* WHAT TO WORK ON *
Please show every line of the data below that contains the string "dist", copied in full.

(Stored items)
#####
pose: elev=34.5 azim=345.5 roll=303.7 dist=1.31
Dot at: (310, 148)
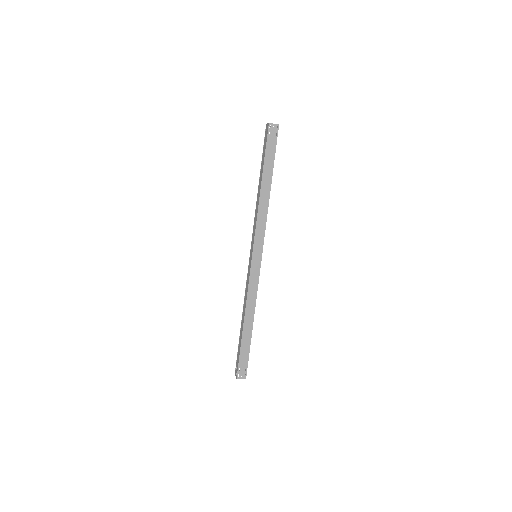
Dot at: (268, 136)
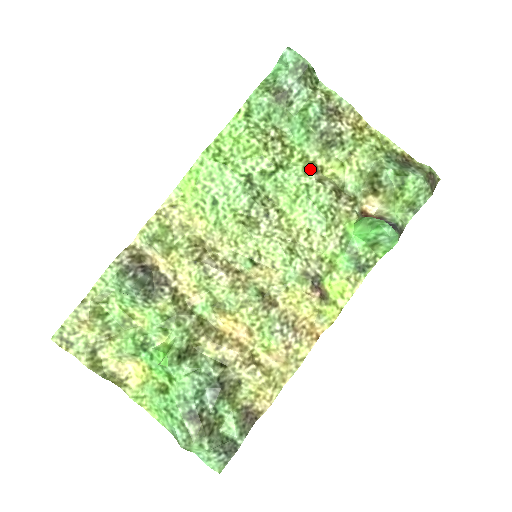
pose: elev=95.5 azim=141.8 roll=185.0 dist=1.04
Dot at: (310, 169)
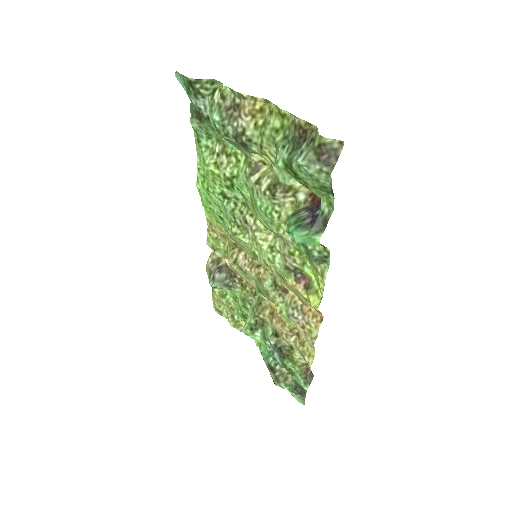
Dot at: (249, 172)
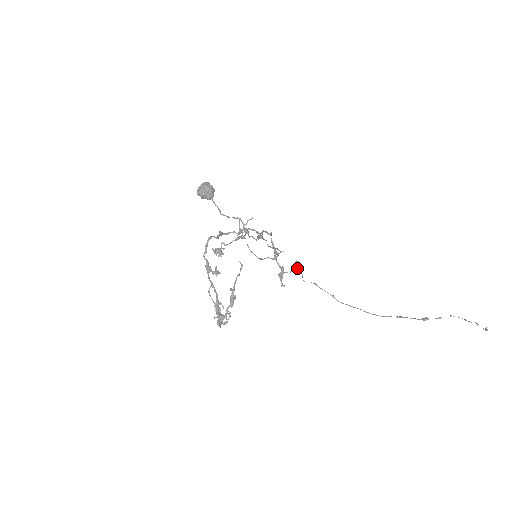
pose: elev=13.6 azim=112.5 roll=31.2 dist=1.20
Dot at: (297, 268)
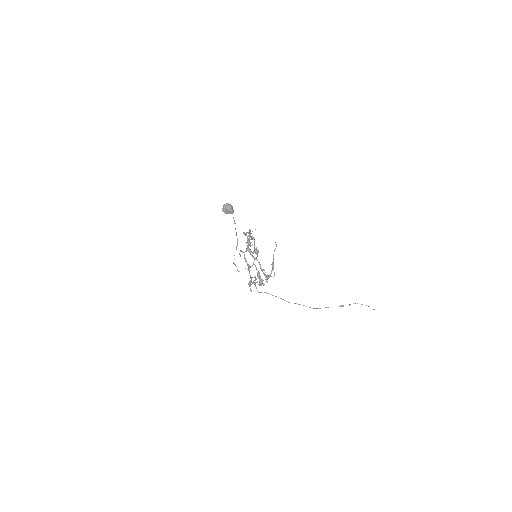
Dot at: occluded
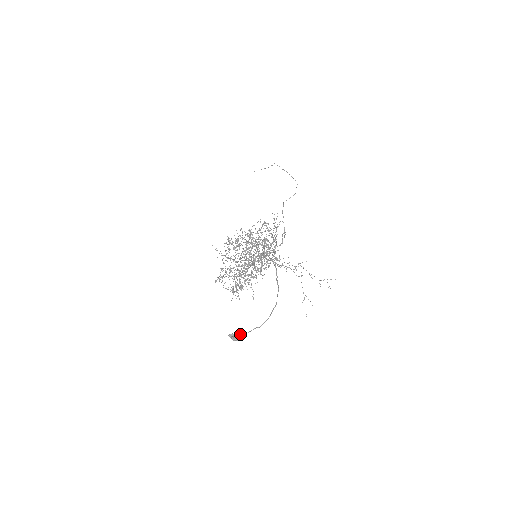
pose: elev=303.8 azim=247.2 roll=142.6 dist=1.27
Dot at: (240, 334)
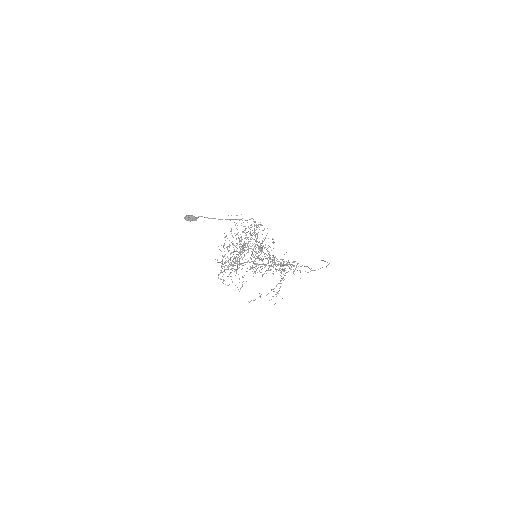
#####
* IN RESPONSE *
pose: elev=34.5 azim=345.5 roll=303.7 dist=1.31
pose: elev=95.5 azim=141.8 roll=185.0 dist=1.04
pose: elev=13.6 azim=112.5 roll=31.2 dist=1.20
pose: elev=303.8 azim=247.2 roll=142.6 dist=1.27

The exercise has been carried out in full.